Segment Open
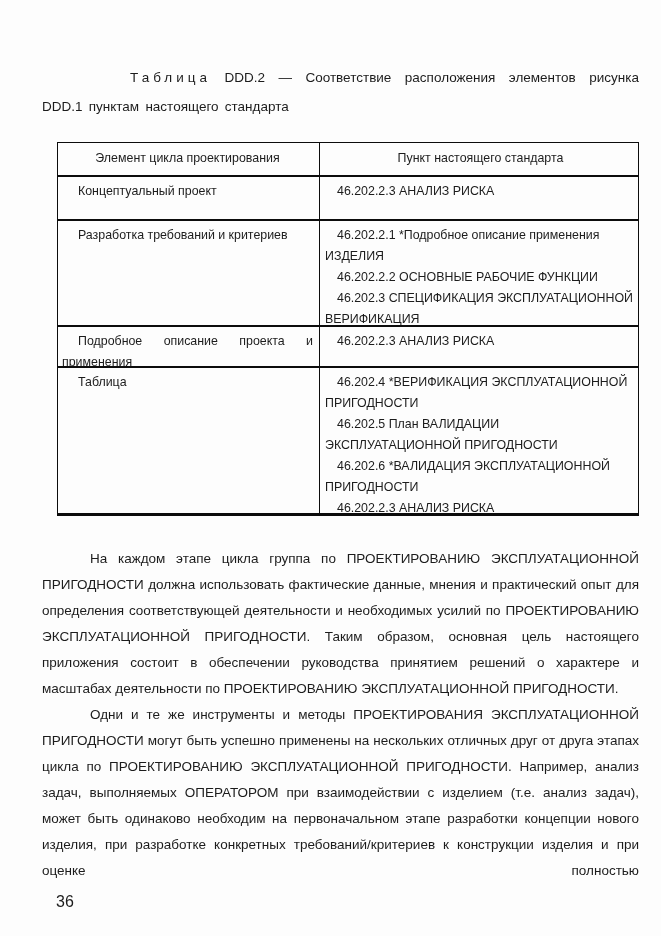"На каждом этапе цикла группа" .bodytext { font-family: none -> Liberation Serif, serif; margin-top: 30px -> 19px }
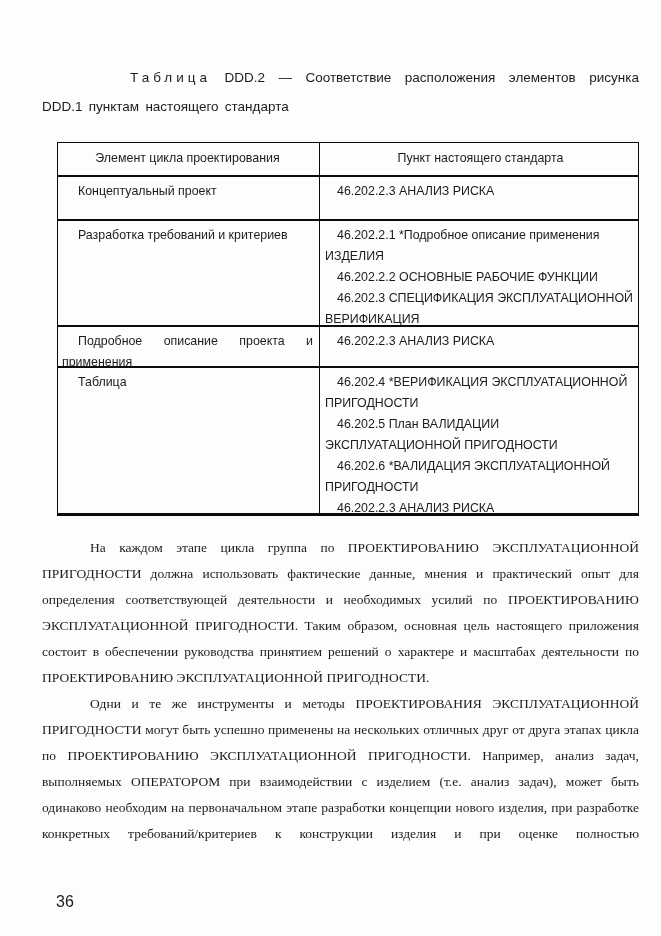"36" .pagenum { font-family: Liberation Sans, sans-serif -> Liberation Mono, monospace; font-size: 16px -> 20px }
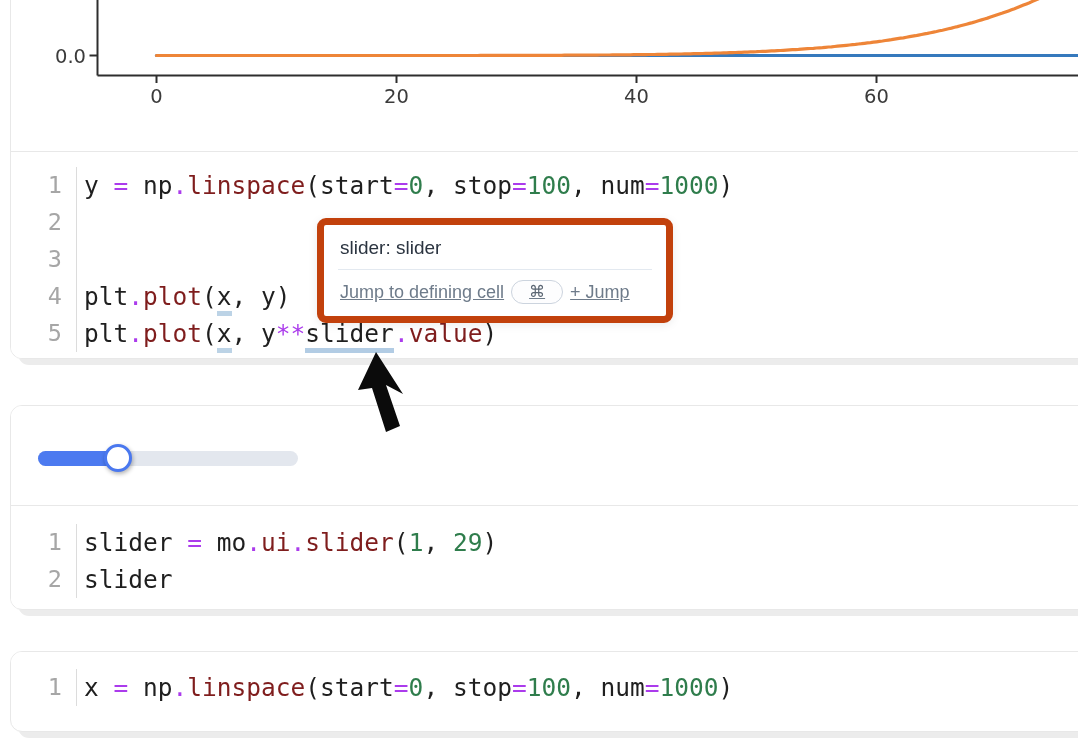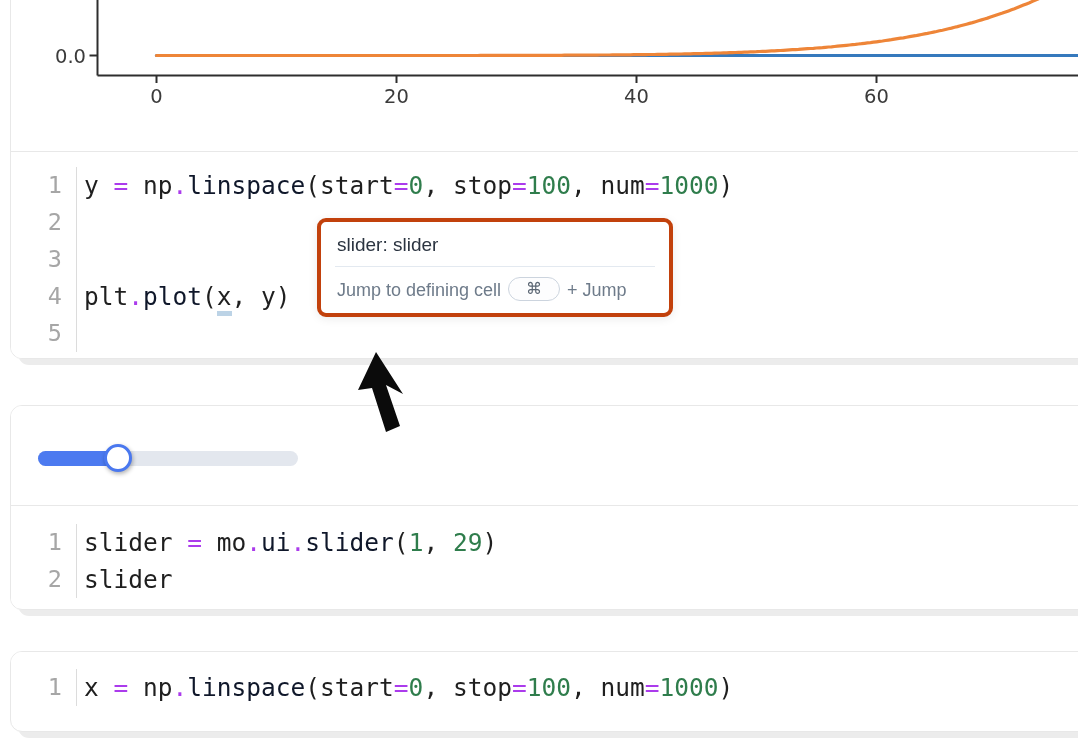"linspace" .tk.f { color: #0f172a -> #7f1d1d }
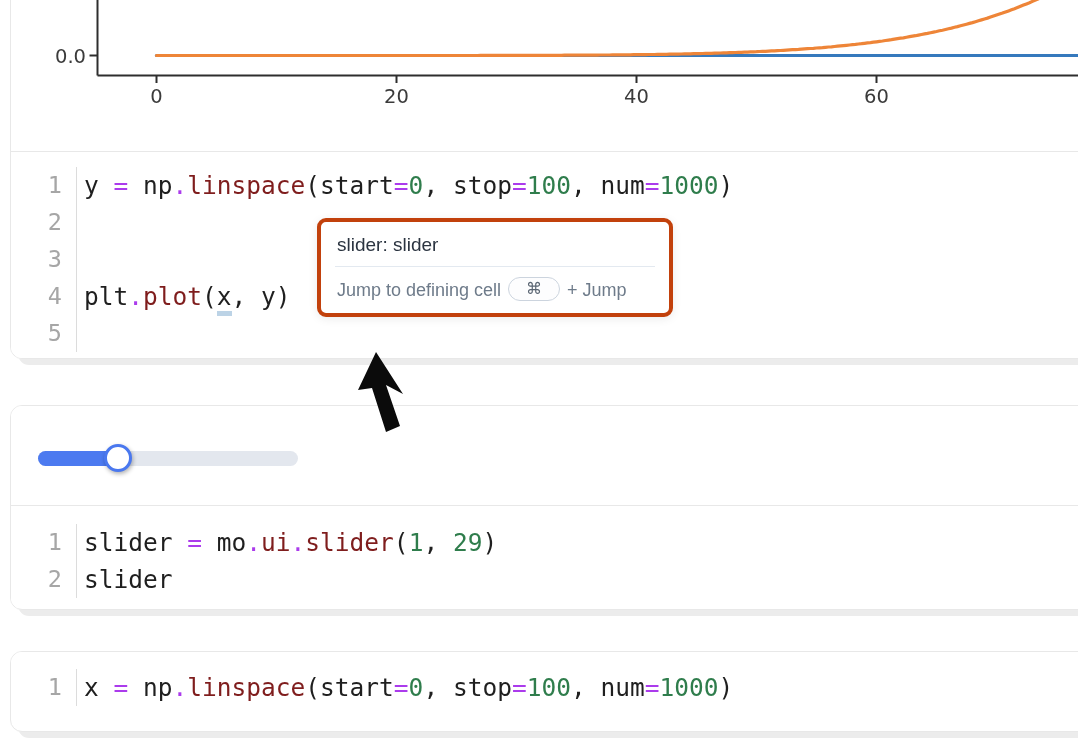"slider: slider" .tooltip { border: 4px solid #c2410c -> 7px solid #c2410c }
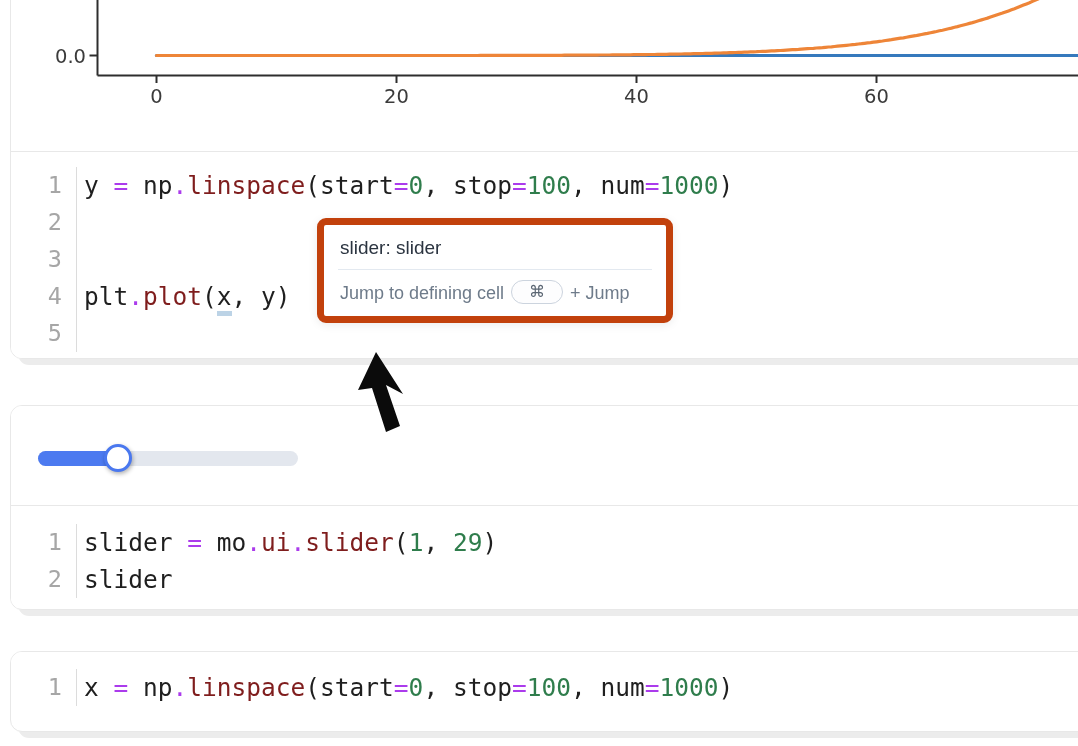"Jump to defining cell" .tt-row { align-items: flex-end -> center; text-decoration: none -> underline }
Segment Closed
TASK PROMPT:
Please set the data above down exactly, with the pictures removed.

WRITTEN REPLY:
"На каждом этапе цикла группа" .bodytext { font-family: none -> Liberation Serif, serif; margin-top: 30px -> 19px }
"36" .pagenum { font-family: Liberation Sans, sans-serif -> Liberation Mono, monospace; font-size: 16px -> 20px }
"linspace" .tk.f { color: #0f172a -> #7f1d1d }
"slider: slider" .tooltip { border: 4px solid #c2410c -> 7px solid #c2410c }
"Jump to defining cell" .tt-row { align-items: flex-end -> center; text-decoration: none -> underline }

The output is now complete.